=== TASK PROMPT ===
Search the records below for the line containing "Rendered at 2001 by 1125 pixels.". Output that line and all later lines exactly; output nothing else.

=== SUPPLIED DATA ===
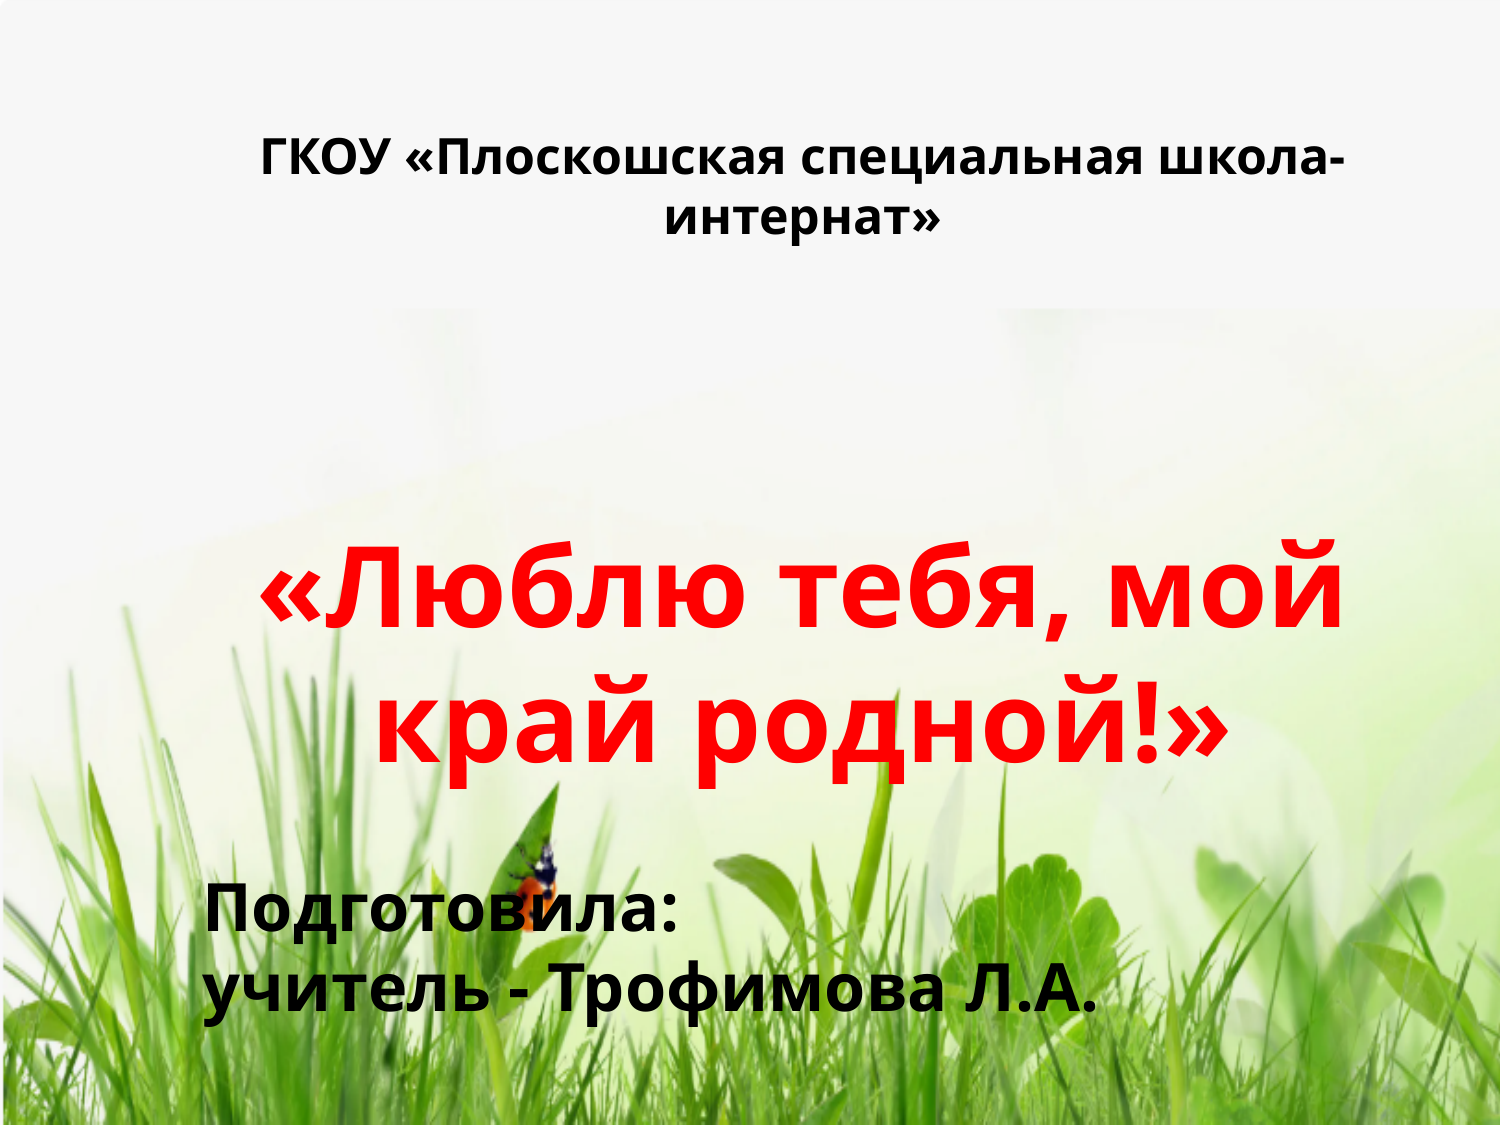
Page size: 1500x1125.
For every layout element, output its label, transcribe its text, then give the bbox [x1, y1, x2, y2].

picture [0, 0, 1500, 1125]
text_box ГКОУ «Плоскошская специальная школа-интернат» «Люблю тебя, мой край родной!» Подготовила: учитель - Трофимова Л.А. [187, 117, 1418, 277]
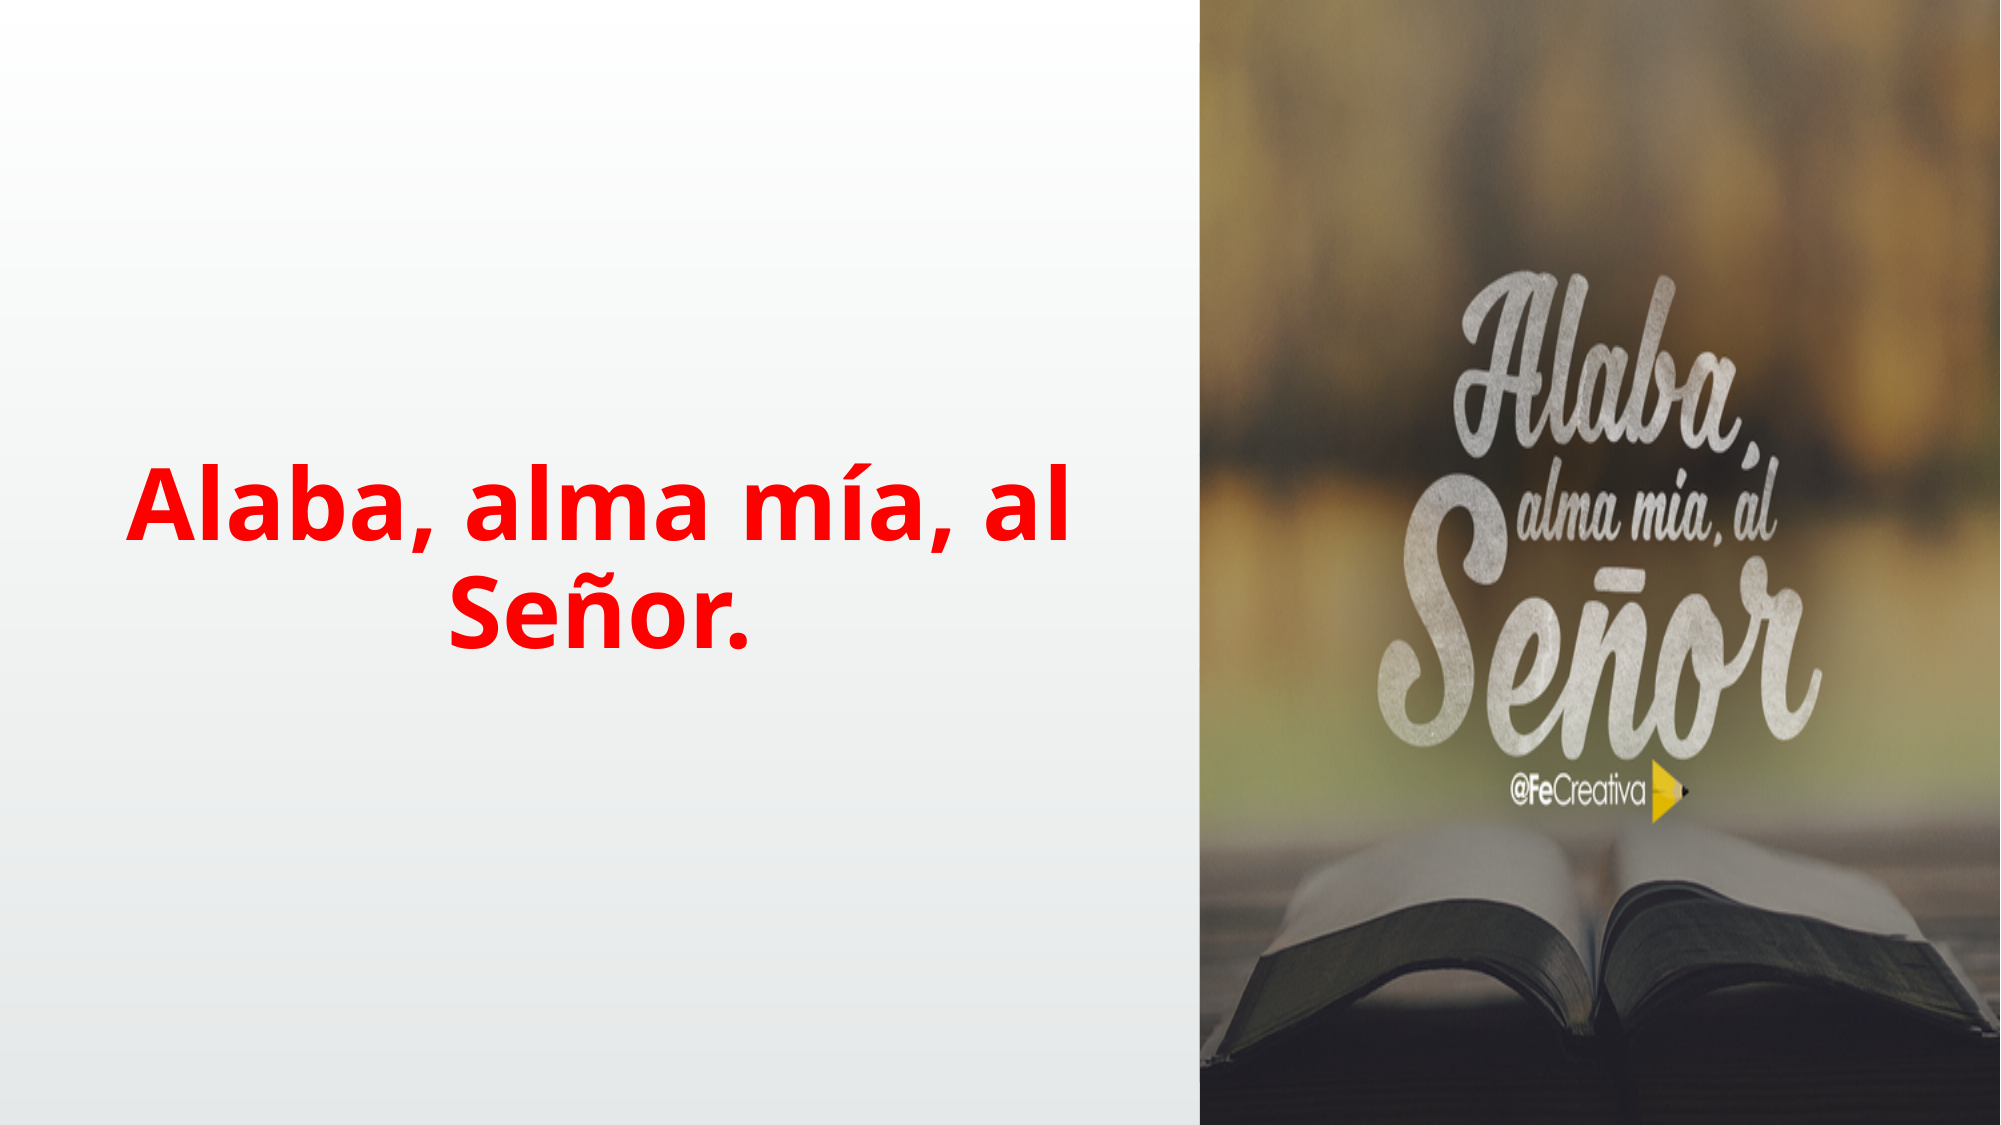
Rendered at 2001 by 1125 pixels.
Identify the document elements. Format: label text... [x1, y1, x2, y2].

=== EXERCISE OUTPUT ===
Rendered at 2001 by 1125 pixels.
Identify the document elements. Format: label text... [x1, y1, x2, y2].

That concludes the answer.